Automated screening of ionic liquids

Download python script and relevant file

In this example, we provide a template for the high-throughput screening with ionic liquid. The script will automates the screening of the infinite dilution activity coefficient (IDAC) of a solute among all combinations of available ionic liquids in the directory. The set_CRSJob_IL in this script adopt the same structure as set_CRSJob_Hex_conf in previous example but have an additional input variable, comp_stoichiometric, to specify the stoichiometric number of cation and anion. The stoichiometric number will be determined from their charge, and it is crucial to ensure that the IL_list.csv file contains the minimum required information for each ion, such as abbreviation, charge and coskf file name.
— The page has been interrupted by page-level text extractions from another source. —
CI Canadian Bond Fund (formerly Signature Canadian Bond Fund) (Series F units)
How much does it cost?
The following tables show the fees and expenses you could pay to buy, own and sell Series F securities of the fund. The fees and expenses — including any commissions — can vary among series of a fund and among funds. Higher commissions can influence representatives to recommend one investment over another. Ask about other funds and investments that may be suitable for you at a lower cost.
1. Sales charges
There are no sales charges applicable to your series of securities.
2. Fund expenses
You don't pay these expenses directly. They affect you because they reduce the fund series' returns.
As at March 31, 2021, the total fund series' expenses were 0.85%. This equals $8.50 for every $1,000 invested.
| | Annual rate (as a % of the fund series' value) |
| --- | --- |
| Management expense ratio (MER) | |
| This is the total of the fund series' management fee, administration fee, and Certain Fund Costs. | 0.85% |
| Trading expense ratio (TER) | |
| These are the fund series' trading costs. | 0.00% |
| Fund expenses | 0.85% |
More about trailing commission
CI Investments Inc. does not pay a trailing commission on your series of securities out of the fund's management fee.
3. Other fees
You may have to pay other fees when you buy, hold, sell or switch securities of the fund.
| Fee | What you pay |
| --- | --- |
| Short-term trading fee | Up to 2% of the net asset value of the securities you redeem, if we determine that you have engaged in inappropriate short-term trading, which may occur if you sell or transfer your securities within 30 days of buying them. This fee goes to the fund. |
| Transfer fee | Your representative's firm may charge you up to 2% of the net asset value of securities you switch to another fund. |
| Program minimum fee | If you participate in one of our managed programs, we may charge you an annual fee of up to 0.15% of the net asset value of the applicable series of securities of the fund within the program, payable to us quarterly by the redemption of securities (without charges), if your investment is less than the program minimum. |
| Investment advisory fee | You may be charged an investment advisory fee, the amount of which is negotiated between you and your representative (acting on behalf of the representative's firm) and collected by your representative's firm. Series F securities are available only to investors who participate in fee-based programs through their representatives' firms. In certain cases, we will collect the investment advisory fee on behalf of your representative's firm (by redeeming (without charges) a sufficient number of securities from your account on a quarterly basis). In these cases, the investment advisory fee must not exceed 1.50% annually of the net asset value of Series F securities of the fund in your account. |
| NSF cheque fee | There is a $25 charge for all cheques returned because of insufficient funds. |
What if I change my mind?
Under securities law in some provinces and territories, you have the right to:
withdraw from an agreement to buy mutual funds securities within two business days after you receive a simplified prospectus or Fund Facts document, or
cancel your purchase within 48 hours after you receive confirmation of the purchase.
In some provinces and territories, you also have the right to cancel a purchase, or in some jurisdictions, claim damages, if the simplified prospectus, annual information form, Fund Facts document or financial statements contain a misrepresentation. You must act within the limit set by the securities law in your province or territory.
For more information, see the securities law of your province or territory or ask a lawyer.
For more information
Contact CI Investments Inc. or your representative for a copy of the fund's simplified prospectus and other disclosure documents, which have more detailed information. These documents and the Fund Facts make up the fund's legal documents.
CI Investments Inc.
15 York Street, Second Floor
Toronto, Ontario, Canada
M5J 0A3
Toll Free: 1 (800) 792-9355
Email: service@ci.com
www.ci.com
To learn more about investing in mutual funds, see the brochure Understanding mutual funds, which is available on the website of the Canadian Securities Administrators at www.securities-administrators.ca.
Furthermore, if the vapor pressure of the solute (Pvap) is provided, you can calculate the Henry’s constant and solute solubility at 1 bar under the assumption of ideal gas by setting cal_Henry=True.

\[\begin{split}H(bar) = IDAC*Pvap\\ x(1bar)= 1bar/H(bar)\end{split}\]
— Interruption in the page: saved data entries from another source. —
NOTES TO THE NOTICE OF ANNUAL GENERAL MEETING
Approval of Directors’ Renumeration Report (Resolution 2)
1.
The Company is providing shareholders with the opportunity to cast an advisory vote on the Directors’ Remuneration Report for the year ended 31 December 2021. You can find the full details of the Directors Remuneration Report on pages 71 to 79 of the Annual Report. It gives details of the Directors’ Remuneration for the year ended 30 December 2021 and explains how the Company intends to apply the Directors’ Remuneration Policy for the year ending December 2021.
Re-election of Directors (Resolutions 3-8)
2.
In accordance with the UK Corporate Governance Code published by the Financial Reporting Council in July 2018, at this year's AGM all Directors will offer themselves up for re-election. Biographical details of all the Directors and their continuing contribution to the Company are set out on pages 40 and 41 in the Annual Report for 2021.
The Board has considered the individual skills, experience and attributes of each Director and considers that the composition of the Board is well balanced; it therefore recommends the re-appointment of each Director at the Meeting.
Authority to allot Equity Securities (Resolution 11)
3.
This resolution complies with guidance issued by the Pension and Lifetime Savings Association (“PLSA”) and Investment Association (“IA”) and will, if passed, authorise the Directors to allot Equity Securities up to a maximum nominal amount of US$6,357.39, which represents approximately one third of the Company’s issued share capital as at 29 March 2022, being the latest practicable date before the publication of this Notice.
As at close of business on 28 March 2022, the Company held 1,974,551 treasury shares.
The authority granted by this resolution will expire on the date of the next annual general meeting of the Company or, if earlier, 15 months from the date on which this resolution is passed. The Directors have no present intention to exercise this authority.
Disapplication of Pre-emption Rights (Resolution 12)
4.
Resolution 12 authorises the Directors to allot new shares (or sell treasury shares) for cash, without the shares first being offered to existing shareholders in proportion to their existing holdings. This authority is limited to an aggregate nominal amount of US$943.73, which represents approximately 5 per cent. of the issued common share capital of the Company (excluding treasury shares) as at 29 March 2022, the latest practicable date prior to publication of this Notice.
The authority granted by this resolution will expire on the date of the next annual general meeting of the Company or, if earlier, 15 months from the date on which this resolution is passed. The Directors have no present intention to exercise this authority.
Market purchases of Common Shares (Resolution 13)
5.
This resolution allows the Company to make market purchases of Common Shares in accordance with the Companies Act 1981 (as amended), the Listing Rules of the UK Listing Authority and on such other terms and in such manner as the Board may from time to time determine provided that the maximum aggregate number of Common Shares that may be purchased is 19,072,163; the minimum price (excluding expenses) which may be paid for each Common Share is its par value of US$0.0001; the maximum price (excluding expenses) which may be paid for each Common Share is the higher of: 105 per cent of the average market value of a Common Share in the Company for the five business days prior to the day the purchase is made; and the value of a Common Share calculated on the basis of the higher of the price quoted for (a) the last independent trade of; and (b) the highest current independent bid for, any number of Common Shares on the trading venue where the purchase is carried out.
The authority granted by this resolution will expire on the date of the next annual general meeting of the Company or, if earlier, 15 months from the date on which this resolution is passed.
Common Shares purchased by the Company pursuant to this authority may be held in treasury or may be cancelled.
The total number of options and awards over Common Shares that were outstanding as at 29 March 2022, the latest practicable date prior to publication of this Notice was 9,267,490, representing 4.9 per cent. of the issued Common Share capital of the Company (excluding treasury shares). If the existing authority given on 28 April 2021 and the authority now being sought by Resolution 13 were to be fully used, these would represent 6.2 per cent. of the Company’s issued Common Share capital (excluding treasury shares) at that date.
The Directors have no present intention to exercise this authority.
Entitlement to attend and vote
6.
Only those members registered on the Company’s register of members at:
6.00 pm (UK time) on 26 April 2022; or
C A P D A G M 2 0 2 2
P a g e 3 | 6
This figure (produced by the code) illustrates the screening outcomes for carbon dioxide involving 7 cations and 5 anions which have proven to be useful tool for searching good candidates [1] .

/scm-uploads/doc.trunk/COSMO-RS/_images/IL_screening_lnH.png
/scm-uploads/doc.trunk/COSMO-RS/_images/IL_screening_lnIDAC.png

Python code

[show/hide code]
import os, sys, time, glob
import multiprocessing
import numpy as np
import matplotlib.pyplot as plt
from scm.plams import Settings, init, finish, CRSJob, config, JobRunner
import pandas as pd
from math import gcd

#######  Note: Ensure to download the coskf_IL before running the script  #######

"""
The Python script automates the screening of the infinite dilution activity coefficient (IDAC) 
of a solute among all combinations of available ionic liquids in the corresponding directory.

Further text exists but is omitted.